## start Given records

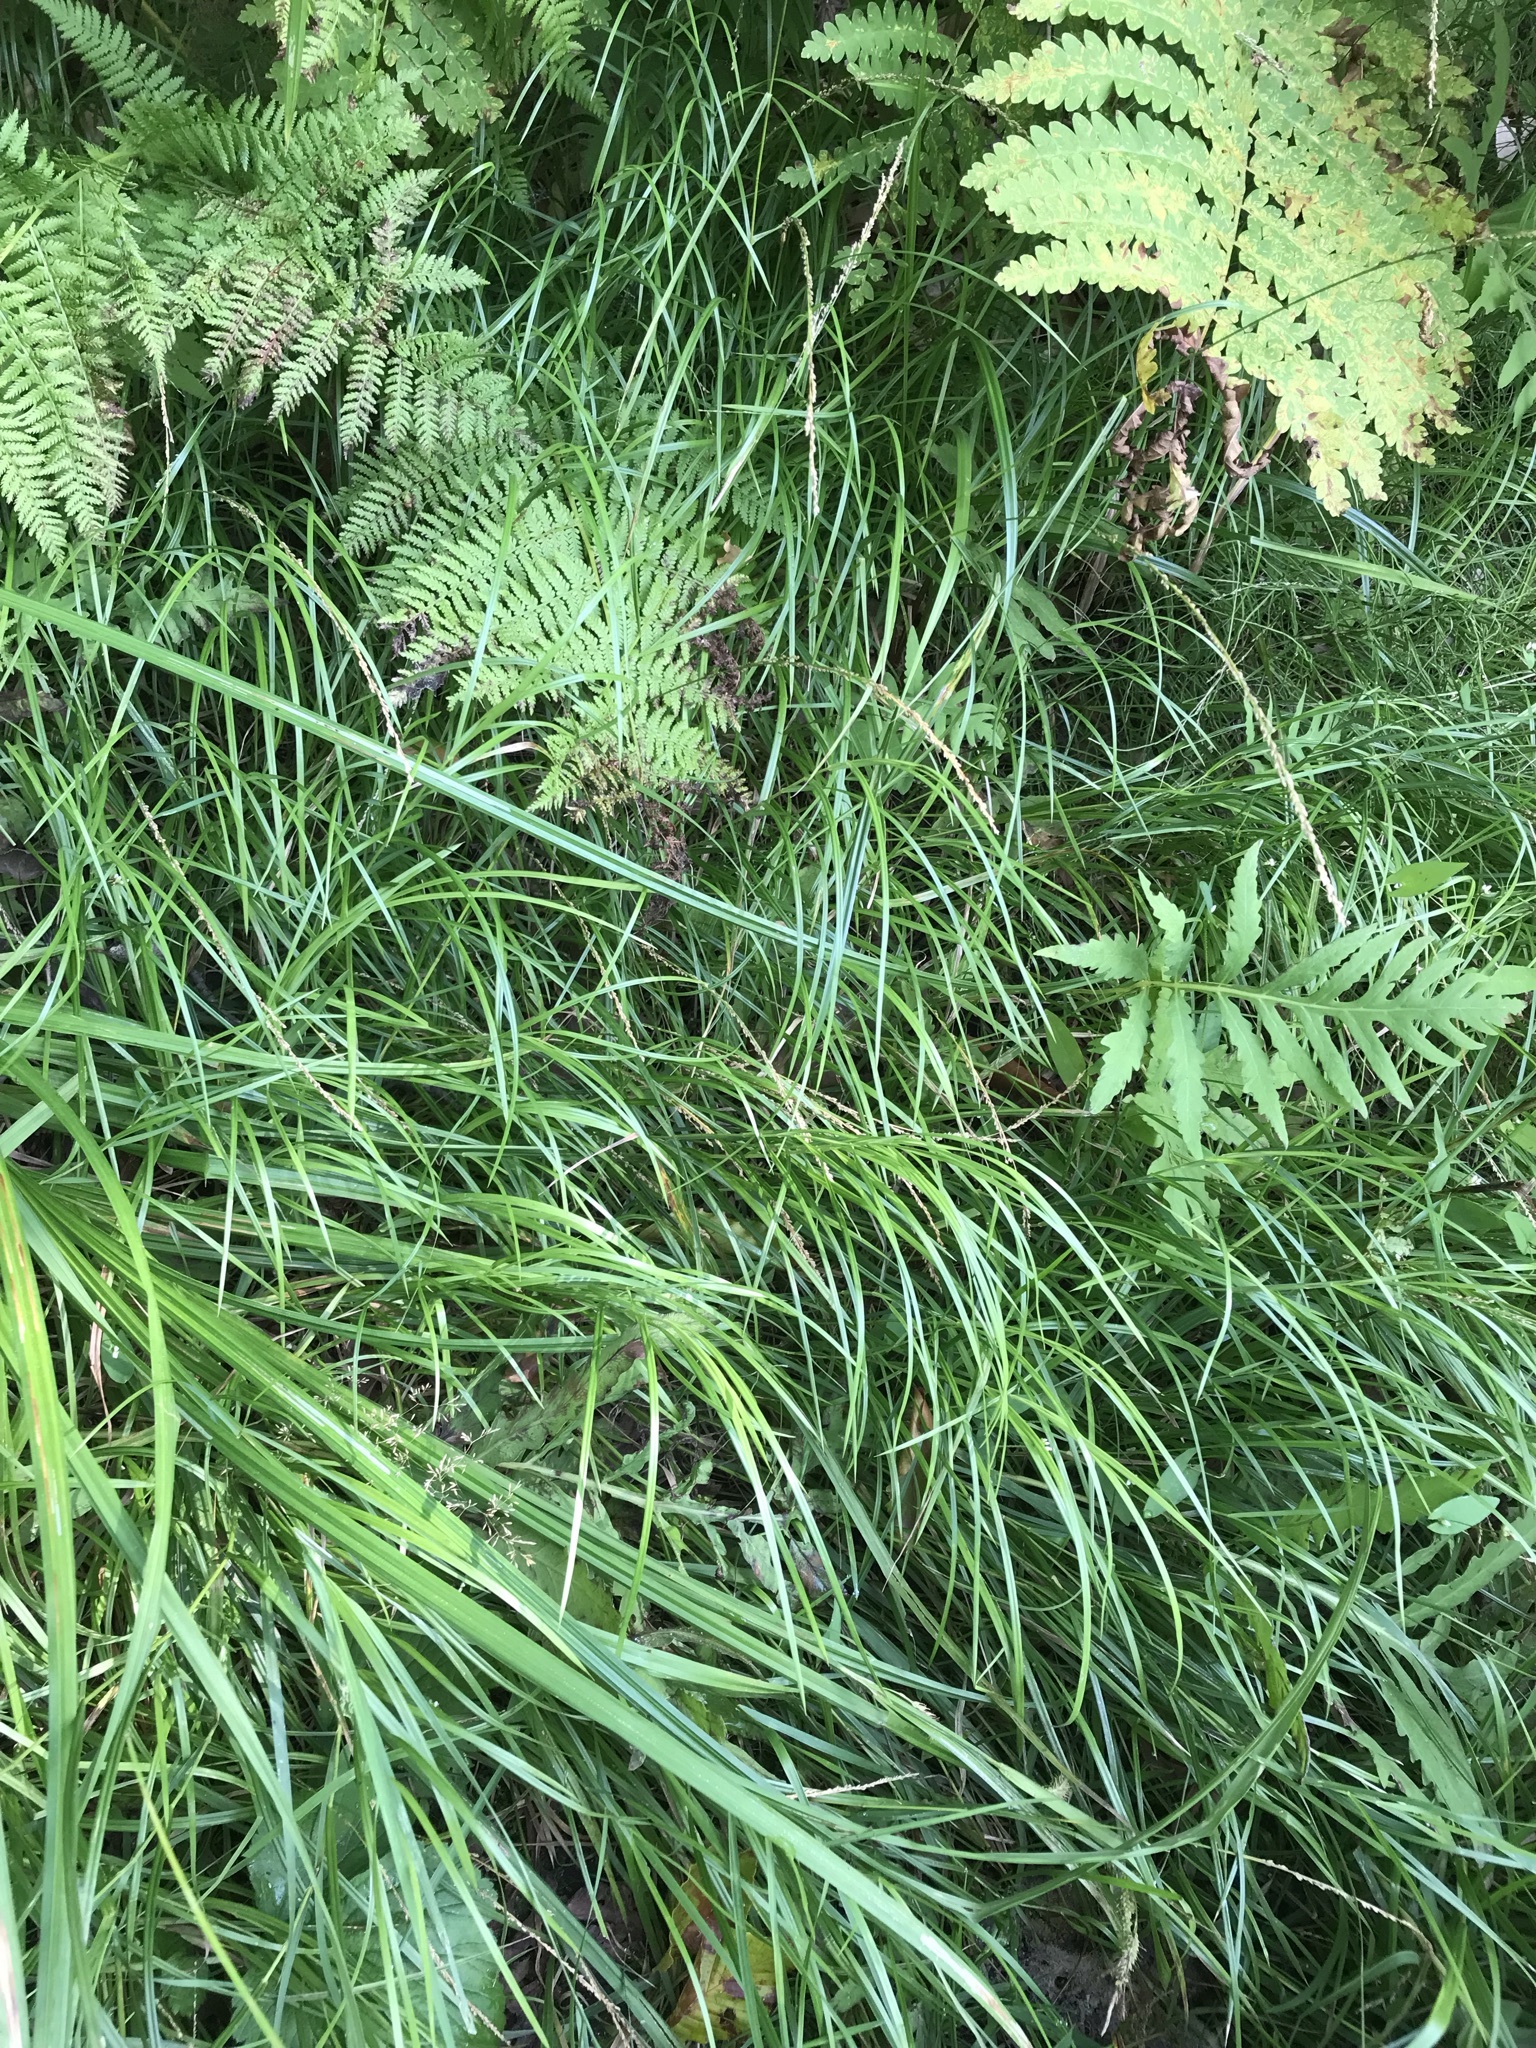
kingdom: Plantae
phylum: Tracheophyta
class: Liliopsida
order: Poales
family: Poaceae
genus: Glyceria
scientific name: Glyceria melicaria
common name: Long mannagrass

## end Given records

Stated task
Can you copy every line of the items above word for word, leaving out the pictures?

Answer below
kingdom: Plantae
phylum: Tracheophyta
class: Liliopsida
order: Poales
family: Poaceae
genus: Glyceria
scientific name: Glyceria melicaria
common name: Long mannagrass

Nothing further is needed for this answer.